» **OPDRACHT**: Typ de regels uit de gegevens hieronder letterlijk over: begin bij de regel met "meilleur prix rien" en ga door tot en met het einde van de gegevens. Laat de afbeeldingen weg.

(Overgetypte tekst van de pagina's)
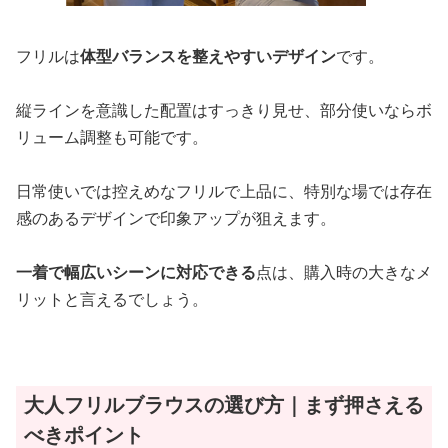
フリルは
体型バランスを整えやすいデザイン
です。
縦ラインを意識した配置はすっきり見せ、部分使いならボ
リューム調整も可能です。
日常使いでは控えめなフリルで上品に、特別な場では存在
感のあるデザインで印象アップが狙えます。
一着で幅広いシーンに対応できる
点は、購入時の大きなメ
リットと言えるでしょう。
大人フリルブラウスの選び方｜まず押さえる
べきポイント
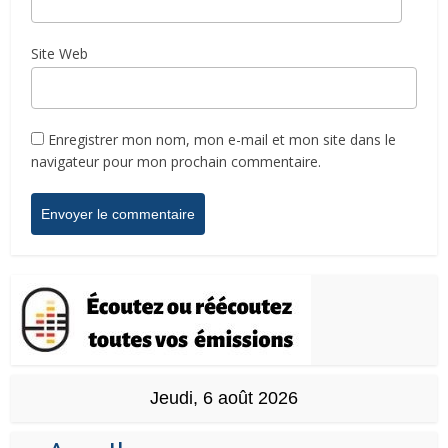
Site Web
Enregistrer mon nom, mon e-mail et mon site dans le
navigateur pour mon prochain commentaire.
Jeudi, 6 août 2026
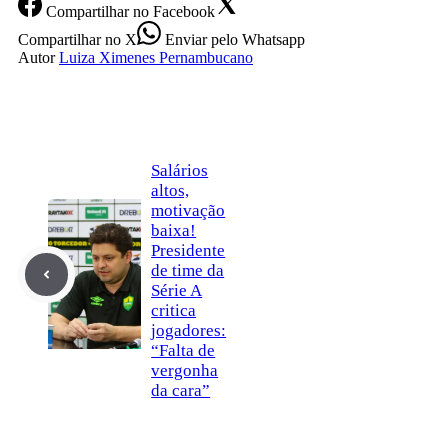
Compartilhar
no Facebook
Compartilhar
no X
Enviar
pelo Whatsapp
Autor
Luiza Ximenes Pernambucano
Salários
altos,
motivação
baixa!
Presidente
de time da
Série A
critica
jogadores:
“Falta de
vergonha
da cara”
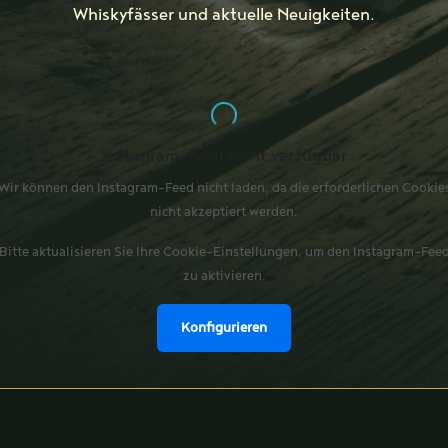
Whiskyfässer und aktuelle Neuigkeiten.
Instagram-Feed nicht verfügbar
Wir können den Instagram-Feed nicht laden, da die erforderlichen Cookie
nicht akzeptiert werden.
Bitte aktualisieren Sie Ihre Cookie-Einstellungen, um den Instagram-Fee
zu aktivieren.
Konfigurieren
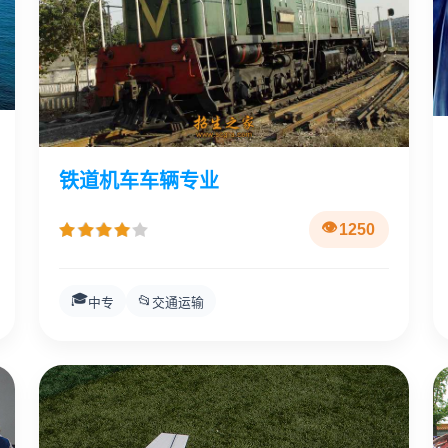
铁道机车车辆专业
1250
🎓
📂
中专
交通运输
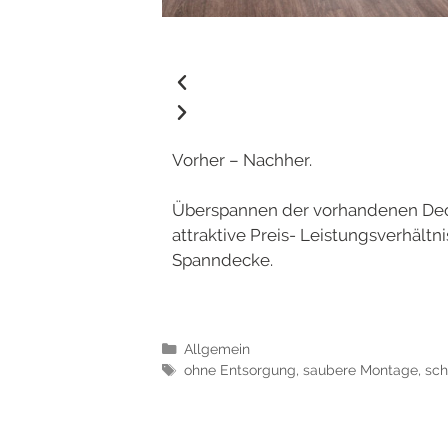
Vorher – Nachher.
Überspannen der vorhandenen Dec
attraktive Preis- Leistungsverhält
Spanndecke.
Allgemein
ohne Entsorgung
,
saubere Montage
,
sch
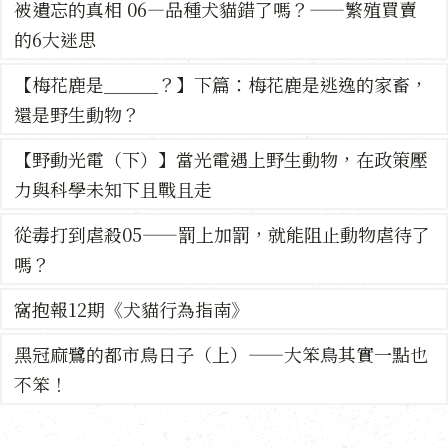
被遺忘的真相 06—品種犬貓錯了嗎？——繁殖買賣
的6大迷思
【梅花鹿是＿＿＿？】下篇：梅花鹿是逃逸的家畜，
還是野生動物？
【野動光電（下）】當光電遇上野生動物，在政策壓
力與科學未知下且戰且走
從毒打到虐殺05——罰上加罰，就能阻止動物虐待了
嗎？
窩抱報12期《犬貓行為指南》
黑冠麻鷺的都市鳥日子（上）——大笨鳥其實一點也
不笨！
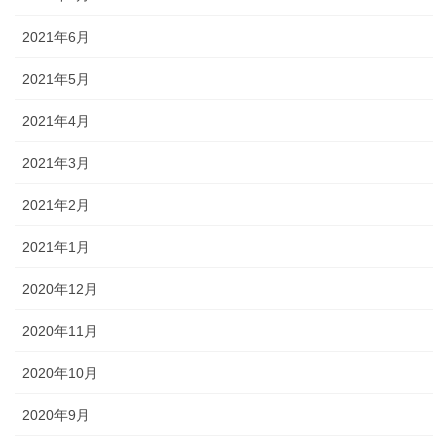
2021年6月
2021年5月
2021年4月
2021年3月
2021年2月
2021年1月
2020年12月
2020年11月
2020年10月
2020年9月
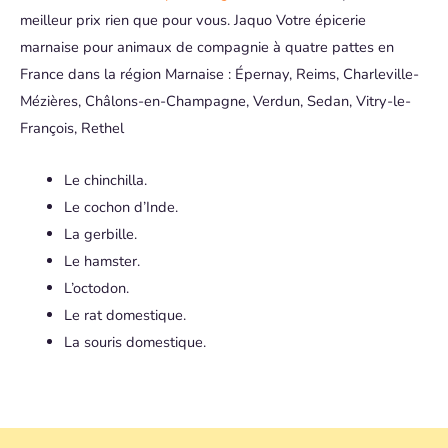
meilleur prix rien que pour vous. Jaquo Votre épicerie
marnaise pour animaux de compagnie à quatre pattes en
France dans la région Marnaise : Épernay, Reims, Charleville-
Mézières, Châlons-en-Champagne, Verdun, Sedan, Vitry-le-
François, Rethel
Le chinchilla.
Le cochon d’Inde.
La gerbille.
Le hamster.
L’octodon.
Le rat domestique.
La souris domestique.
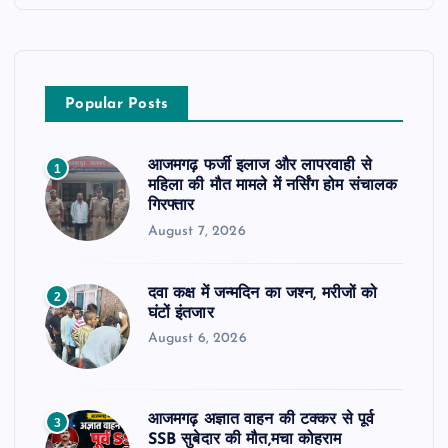
Popular Posts
आजमगढ़ फर्जी इलाज और लापरवाही से
1
महिला की मौत मामले में नर्सिंग होम संचालक
गिरफ्तार
August 7, 2026
दवा कक्ष में जन्मदिन का जश्न, मरीजों को
2
घंटों इंतजार
August 6, 2026
आजमगढ़ अज्ञात वाहन की टक्कर से पूर्व
3
SSB सुबेदार की मौत,मचा कोहराम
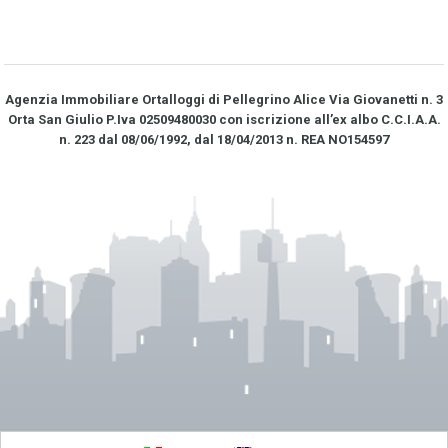
Agenzia Immobiliare Ortalloggi di Pellegrino Alice Via Giovanetti n. 3
Orta San Giulio P.Iva 02509480030 con iscrizione all’ex albo C.C.I.A.A.
n. 223 dal 08/06/1992, dal 18/04/2013 n. REA NO­154597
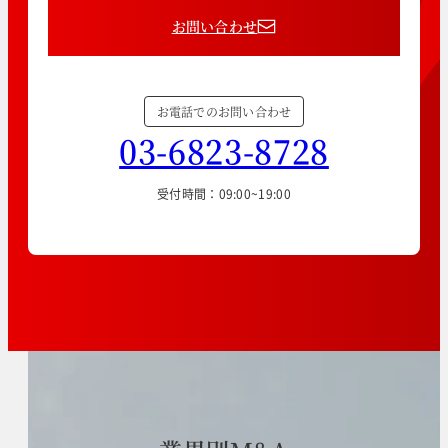
お問い合わせ
お電話でのお問い合わせ
03-6823-8728
受付時間：09:00~19:00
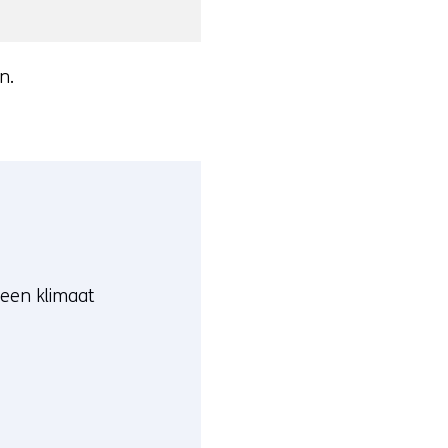
n.
 een klimaat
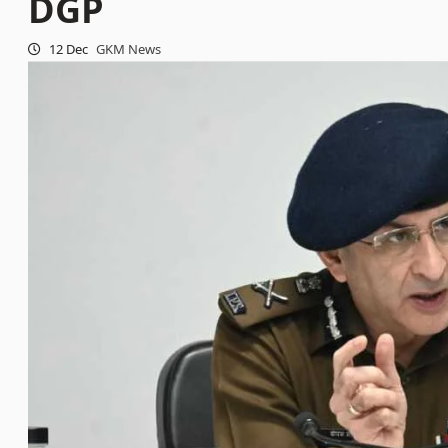
DGP
12 Dec
GKM News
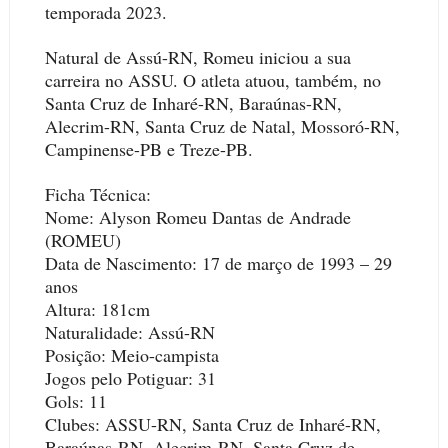
temporada 2023.
Natural de Assú-RN, Romeu iniciou a sua
carreira no ASSU. O atleta atuou, também, no
Santa Cruz de Inharé-RN, Baraúnas-RN,
Alecrim-RN, Santa Cruz de Natal, Mossoró-RN,
Campinense-PB e Treze-PB.
Ficha Técnica:
Nome: Alyson Romeu Dantas de Andrade
(ROMEU)
Data de Nascimento: 17 de março de 1993 – 29
anos
Altura: 181cm
Naturalidade: Assú-RN
Posição: Meio-campista
Jogos pelo Potiguar: 31
Gols: 11
Clubes: ASSU-RN, Santa Cruz de Inharé-RN,
Baraúnas-RN, Alecrim-RN, Santa Cruz de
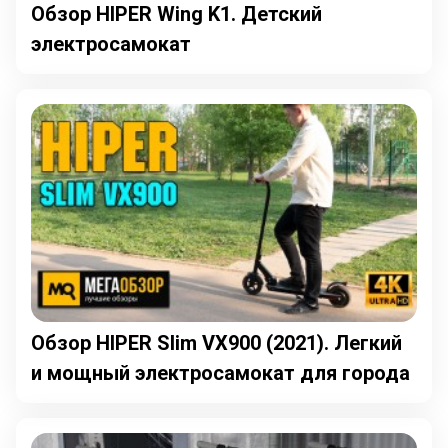
Обзор HIPER Wing K1. Детский
электросамокат
Обзор HIPER Slim VX900 (2021). Легкий
и мощный электросамокат для города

» **OPGELOSTE OPGAVE**:
meilleur prix rien que pour vous. Jaquo Votre épicerie
marnaise pour animaux de compagnie à quatre pattes en
France dans la région Marnaise : Épernay, Reims, Charleville-
Mézières, Châlons-en-Champagne, Verdun, Sedan, Vitry-le-
François, Rethel
Le chinchilla.
Le cochon d’Inde.
La gerbille.
Le hamster.
L’octodon.
Le rat domestique.
La souris domestique.
Popular Posts
आजमगढ़ फर्जी इलाज और लापरवाही से
1
महिला की मौत मामले में नर्सिंग होम संचालक
गिरफ्तार
August 7, 2026
दवा कक्ष में जन्मदिन का जश्न, मरीजों को
2
घंटों इंतजार
August 6, 2026
आजमगढ़ अज्ञात वाहन की टक्कर से पूर्व
3
SSB सुबेदार की मौत,मचा कोहराम
Agenzia Immobiliare Ortalloggi di Pellegrino Alice Via Giovanetti n. 3
Orta San Giulio P.Iva 02509480030 con iscrizione all’ex albo C.C.I.A.A.
n. 223 dal 08/06/1992, dal 18/04/2013 n. REA NO­154597
お問い合わせ
お電話でのお問い合わせ
03-6823-8728
受付時間：09:00~19:00
n.
 een klimaat
DGP
12 Dec
GKM News
temporada 2023.
Natural de Assú-RN, Romeu iniciou a sua
carreira no ASSU. O atleta atuou, também, no
Santa Cruz de Inharé-RN, Baraúnas-RN,
Alecrim-RN, Santa Cruz de Natal, Mossoró-RN,
Campinense-PB e Treze-PB.
Ficha Técnica:
Nome: Alyson Romeu Dantas de Andrade
(ROMEU)
Data de Nascimento: 17 de março de 1993 – 29
anos
Altura: 181cm
Naturalidade: Assú-RN
Posição: Meio-campista
Jogos pelo Potiguar: 31
Gols: 11
Clubes: ASSU-RN, Santa Cruz de Inharé-RN,
Baraúnas-RN, Alecrim-RN, Santa Cruz de
Обзор HIPER Wing K1. Детский
электросамокат
Обзор HIPER Slim VX900 (2021). Легкий
и мощный электросамокат для города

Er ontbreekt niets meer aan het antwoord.